On Fri, 21 Feb 2003, Bound, Jim wrote:

> SCTP
> is a clear winner for us here over TCP and it's a new API so we could go
> there.  But more importantly the transition to this requires code on the
> end systems from suppliers, and then either apps change or shims are
> built on the end systems. Doing it with TCP is possible till SCTP is
> more dominant.  This is solving the problem at layer 7 and 4. And that
> means we need new platform code releases and development to make it
> happen.  Which is fine but will take time.

> Layer 1 and 3 may be able to do something too but that will take time
> and require new code and platform releases.

Well, the "let's do it fast" ship has sailed a long time ago (it is
presumed to have hit an iceberg). So we only have the choice to do it
right or not.

It's time we start to rethink what we're trying to do here. Sure, SCTP
will provide some functionality. HIP also. Add a header here, a tunnel
there, maybe a little aggregation... It will all help with the problem
at hand to a certain degree, but it will break nearly as much as it will
fix and in 10 years we'll be doing it all again for IPv7 or OSIv3.
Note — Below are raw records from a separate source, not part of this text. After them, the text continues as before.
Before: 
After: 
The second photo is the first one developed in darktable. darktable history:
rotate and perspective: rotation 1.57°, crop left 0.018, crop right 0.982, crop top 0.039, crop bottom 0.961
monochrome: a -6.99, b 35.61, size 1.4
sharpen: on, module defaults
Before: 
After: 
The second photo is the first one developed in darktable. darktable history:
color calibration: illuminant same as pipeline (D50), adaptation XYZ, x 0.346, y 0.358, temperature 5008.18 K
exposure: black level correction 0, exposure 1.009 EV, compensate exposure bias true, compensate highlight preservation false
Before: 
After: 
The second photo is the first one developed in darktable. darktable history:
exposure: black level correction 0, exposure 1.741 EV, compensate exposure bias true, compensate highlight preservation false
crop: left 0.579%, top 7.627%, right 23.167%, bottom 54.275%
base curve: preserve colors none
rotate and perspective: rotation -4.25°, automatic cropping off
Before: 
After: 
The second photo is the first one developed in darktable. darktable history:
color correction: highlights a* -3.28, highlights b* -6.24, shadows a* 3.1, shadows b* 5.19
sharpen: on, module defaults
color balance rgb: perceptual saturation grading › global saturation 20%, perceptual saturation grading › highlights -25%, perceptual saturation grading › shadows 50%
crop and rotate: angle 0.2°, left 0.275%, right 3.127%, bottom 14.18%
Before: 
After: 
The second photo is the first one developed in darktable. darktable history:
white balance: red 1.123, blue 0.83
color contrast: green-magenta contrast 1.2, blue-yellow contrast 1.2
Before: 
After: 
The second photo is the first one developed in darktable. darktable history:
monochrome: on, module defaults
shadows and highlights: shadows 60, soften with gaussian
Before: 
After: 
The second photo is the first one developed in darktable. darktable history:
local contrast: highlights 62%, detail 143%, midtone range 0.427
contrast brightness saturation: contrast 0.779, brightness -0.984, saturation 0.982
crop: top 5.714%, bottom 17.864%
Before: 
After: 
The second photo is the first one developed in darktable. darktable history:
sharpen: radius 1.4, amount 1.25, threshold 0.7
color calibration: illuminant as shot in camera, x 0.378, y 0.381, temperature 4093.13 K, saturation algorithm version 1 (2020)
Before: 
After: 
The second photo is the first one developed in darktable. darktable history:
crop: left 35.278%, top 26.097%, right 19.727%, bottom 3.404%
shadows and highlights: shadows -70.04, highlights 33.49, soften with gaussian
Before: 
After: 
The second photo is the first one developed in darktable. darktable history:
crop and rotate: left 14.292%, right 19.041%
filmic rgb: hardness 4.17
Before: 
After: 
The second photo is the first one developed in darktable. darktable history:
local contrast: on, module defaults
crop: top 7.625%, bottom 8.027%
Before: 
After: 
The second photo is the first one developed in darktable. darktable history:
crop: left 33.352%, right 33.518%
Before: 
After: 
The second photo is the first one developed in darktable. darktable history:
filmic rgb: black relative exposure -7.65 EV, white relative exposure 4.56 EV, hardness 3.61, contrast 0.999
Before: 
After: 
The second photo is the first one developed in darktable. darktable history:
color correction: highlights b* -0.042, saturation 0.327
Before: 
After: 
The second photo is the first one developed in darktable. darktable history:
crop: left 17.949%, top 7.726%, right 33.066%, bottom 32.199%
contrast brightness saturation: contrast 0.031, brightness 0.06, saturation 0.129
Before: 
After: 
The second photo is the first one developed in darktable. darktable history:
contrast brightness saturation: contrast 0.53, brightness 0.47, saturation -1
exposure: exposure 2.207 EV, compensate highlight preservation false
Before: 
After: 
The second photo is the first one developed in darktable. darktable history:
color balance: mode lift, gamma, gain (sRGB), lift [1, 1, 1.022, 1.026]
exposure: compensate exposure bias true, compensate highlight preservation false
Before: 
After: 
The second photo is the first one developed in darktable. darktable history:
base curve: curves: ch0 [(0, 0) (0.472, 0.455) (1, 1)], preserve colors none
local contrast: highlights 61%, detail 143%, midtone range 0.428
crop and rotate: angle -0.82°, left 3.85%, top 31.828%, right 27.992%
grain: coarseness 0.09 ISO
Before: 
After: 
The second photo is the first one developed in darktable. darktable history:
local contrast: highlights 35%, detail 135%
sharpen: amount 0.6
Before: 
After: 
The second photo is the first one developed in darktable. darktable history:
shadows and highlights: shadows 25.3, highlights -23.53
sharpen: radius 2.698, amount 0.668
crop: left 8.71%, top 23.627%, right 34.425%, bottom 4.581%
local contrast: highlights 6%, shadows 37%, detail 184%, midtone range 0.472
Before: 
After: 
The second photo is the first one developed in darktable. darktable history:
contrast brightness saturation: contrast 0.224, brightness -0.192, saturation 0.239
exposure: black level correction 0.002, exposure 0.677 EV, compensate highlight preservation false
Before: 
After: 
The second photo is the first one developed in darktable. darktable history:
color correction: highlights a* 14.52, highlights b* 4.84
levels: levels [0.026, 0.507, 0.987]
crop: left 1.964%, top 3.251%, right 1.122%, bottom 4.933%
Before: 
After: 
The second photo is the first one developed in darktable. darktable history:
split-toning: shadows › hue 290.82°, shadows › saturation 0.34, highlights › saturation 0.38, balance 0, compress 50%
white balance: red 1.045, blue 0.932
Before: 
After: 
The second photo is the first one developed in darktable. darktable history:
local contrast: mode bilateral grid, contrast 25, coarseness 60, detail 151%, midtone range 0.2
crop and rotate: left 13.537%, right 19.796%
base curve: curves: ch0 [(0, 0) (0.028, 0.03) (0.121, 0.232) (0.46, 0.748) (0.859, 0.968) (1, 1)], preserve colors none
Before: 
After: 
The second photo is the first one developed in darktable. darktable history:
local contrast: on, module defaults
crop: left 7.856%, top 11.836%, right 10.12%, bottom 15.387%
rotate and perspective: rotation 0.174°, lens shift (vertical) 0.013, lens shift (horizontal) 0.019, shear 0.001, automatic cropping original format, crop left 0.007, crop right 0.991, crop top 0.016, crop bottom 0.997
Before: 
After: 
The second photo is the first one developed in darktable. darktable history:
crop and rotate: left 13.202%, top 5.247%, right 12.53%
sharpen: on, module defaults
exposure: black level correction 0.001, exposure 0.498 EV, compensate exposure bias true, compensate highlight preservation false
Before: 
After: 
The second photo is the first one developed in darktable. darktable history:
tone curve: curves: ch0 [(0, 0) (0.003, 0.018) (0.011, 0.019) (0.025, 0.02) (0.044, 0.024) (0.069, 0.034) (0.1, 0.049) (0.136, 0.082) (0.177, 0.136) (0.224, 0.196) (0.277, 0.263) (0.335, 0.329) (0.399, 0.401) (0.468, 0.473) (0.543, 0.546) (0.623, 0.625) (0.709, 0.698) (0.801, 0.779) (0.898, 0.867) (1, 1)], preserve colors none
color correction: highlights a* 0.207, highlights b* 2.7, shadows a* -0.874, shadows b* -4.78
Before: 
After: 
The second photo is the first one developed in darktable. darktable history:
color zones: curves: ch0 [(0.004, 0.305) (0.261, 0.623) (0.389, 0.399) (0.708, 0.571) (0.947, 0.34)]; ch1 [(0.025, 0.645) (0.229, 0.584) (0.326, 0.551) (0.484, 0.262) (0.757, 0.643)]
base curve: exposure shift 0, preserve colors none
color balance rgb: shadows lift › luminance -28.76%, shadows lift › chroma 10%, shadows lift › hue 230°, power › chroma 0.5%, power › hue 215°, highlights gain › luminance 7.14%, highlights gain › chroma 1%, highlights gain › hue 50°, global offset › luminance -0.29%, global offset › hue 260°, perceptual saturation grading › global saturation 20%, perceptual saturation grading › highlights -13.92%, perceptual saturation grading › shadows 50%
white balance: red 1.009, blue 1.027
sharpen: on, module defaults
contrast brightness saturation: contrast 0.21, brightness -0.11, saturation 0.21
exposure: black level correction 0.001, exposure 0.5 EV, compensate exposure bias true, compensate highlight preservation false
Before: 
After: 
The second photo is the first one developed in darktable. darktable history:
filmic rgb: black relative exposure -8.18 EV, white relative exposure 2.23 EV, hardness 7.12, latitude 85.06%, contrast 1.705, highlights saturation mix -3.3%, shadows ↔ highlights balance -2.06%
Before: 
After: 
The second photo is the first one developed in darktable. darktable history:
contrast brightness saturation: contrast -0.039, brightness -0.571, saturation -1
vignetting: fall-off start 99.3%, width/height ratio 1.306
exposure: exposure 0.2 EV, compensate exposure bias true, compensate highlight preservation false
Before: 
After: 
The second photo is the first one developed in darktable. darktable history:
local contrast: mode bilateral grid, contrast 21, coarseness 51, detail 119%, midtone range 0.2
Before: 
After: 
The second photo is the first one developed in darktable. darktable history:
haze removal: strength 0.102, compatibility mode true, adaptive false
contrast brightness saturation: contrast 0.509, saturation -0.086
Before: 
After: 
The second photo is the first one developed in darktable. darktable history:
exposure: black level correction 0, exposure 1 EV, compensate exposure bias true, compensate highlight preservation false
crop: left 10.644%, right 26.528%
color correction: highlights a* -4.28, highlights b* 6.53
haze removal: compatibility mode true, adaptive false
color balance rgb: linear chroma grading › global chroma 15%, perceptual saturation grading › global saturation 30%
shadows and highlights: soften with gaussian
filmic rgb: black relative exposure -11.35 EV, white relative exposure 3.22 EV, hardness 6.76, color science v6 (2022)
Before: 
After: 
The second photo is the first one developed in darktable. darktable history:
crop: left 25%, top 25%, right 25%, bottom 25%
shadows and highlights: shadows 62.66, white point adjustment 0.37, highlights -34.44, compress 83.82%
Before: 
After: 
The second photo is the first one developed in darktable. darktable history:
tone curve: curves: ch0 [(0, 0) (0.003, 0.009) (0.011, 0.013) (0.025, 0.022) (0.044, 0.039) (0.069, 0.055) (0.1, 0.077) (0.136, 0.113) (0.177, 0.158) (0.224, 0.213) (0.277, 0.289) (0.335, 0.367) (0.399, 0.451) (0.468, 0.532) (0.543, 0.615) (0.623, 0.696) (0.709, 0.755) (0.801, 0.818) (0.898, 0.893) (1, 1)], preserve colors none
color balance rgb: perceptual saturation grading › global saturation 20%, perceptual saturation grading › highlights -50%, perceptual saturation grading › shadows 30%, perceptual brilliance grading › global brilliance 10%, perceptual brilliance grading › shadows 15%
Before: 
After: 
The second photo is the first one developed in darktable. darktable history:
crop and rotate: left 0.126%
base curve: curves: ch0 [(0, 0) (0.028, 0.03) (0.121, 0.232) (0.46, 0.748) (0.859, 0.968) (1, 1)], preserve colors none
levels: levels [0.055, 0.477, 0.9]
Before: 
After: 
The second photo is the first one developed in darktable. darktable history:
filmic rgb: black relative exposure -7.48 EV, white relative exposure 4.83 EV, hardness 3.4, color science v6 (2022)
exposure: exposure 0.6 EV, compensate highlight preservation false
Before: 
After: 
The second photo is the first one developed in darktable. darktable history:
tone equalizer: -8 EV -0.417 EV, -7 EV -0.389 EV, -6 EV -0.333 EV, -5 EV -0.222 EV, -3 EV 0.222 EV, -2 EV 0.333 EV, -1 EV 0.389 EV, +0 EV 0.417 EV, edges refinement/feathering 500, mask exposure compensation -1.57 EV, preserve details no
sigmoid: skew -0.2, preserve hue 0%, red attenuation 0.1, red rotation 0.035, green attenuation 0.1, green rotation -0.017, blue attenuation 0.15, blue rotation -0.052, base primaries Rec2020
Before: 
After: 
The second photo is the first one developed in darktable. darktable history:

The problem with the IPv4->IPv6 transition is that all applications have
to change. That sucks. So what is it we do? We replace the socket API
that sucks with an API that sucks with bigger addresses. If we're going
to do SCTP, we'll be replacing the API with one that sucks with multiple
addresses. (I'm not about to apologize for saying the socket API sucks,
I've programmed with it.)

If we're going to change applications, we need to do it in such a way
that we won't have to do it again. So regular applications such as
remote login, email or webbrowsing only get to see the information about
a connection that they must, by their nature, always be able to parse.
That would be a hostname. Or an email address. Or maybe even an X.509
certificate. But NOT the plumbing, because we'll want to change that
later as new technology becomes available, WITHOUT having to change our
apps again.

If we can agree on this and recognize the fact that changing the IPv6
packet format and routing paradigm at this stage is counterproductive,
the rest should be easy.

> P.S. Mutli6 should not MUST SCTP as Diameter tried (well was forced)
> that and all the Diameter products shipping are doing it with TCP and
> same for some other things like RDMA. But Multi6 could do the community
> a big favor by stressing that SCTP really helps this problem within its
> inherent failover capabilities via the network association for the
> connections.

No idea what you're referring to here.